When Fact Meets Fiction
Tomorrow is the anniversary of T.E. Lawrence’s death. Known to the world as Lawrence of Arabia, he was an archaeologist and an adventurer. A spy for the British throughout Arabia during the Great War, he could pass as a native of the region. After that war he fought for an independent Arabia. Coming home to England only after his vision for a united Arabian nation was dashed. In 1927 he wrote his memoirs and they created a sensation throughout the staid, somewhat damp England of the 1920s.
A man of contradictions he worked by day as a mechanic for the RAF. In 1932, he published his own translation of The Odyssey under the assumed name of T.E. Shaw. He died from injuries sustained in a motorcycle accident. But he has been immortalized in books and the classic film, Lawrence of Arabia. Not to mention the numerous cameo appearances he has put in since his death. He even showed up in an episode of The Young Indiana Jones. A character who was inspired in part by his legend.
All of this got me to thinking about reader’s preferences when it comes to novels. I personally love to see “real” characters interwoven in historical fiction. To me it helps to round out the story world. But it can be done well and it can be done poorly. And as with every other aspect of life, tastes vary.
I think the best use of an historical figure in fiction occurs when their legacy is honored, but bolstered by little known facets or facts that enhance the reader's understanding of who the person was beneath their fame. I don't like known facts to be contradicted by fiction. Like giving George Washington a tendency to beat Martha just because the author thinks it adds to the tension. By all means, feel free to have a character like that if it works for you story. Don't make it a well-known and beloved historical figure.

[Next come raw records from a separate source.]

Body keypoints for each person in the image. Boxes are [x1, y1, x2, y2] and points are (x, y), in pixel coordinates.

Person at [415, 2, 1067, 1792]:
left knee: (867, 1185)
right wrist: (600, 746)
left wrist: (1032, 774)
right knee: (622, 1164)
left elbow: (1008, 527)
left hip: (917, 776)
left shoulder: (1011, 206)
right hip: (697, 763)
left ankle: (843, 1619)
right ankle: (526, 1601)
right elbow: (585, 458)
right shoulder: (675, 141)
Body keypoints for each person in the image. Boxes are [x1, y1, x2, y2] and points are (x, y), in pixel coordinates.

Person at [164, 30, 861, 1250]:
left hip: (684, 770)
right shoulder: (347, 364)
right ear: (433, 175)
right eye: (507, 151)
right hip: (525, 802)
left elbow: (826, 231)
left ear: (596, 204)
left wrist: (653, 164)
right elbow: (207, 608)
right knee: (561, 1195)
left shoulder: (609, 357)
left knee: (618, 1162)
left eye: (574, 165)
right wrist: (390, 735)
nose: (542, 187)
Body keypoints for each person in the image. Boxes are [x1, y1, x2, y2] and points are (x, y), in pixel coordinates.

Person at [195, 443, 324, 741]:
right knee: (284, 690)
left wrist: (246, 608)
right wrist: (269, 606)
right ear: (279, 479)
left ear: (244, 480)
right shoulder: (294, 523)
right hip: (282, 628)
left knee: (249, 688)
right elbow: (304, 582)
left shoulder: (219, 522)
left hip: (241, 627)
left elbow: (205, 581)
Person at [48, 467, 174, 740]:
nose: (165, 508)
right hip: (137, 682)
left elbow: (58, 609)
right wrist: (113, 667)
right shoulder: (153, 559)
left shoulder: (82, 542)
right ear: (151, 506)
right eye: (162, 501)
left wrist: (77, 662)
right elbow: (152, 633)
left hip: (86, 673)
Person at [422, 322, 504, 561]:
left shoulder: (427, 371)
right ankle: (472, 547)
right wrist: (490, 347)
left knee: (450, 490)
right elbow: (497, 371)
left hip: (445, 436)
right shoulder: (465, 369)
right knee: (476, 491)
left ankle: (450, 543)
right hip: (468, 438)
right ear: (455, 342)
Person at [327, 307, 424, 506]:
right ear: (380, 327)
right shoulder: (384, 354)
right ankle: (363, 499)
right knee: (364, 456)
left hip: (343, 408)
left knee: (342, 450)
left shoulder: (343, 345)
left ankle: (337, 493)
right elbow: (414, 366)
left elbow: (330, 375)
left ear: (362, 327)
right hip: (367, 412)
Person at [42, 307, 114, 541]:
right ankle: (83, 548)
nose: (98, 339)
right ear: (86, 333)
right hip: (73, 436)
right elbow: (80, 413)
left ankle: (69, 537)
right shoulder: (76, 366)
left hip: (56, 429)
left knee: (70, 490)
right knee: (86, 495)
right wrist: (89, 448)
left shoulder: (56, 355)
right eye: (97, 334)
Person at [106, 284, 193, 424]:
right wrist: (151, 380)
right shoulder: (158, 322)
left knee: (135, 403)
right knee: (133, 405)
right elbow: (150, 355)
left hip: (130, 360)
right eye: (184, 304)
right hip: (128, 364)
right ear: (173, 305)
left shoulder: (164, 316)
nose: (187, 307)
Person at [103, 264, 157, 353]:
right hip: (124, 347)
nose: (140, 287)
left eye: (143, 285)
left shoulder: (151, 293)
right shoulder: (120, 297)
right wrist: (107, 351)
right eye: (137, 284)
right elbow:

Some of my favorite portrayals of real-life characters are from Brock and Bodie Thoene's World War II novels. They use several historical personalities from Churchill to William Randolph Hurst. And the King's Speech was a great recent movie that was a fictionalized account of a real person's life and struggles, and it totally worked!Do you like to see real-life characters in a novel? What if they are the main character? Is there a point when it feels like too much?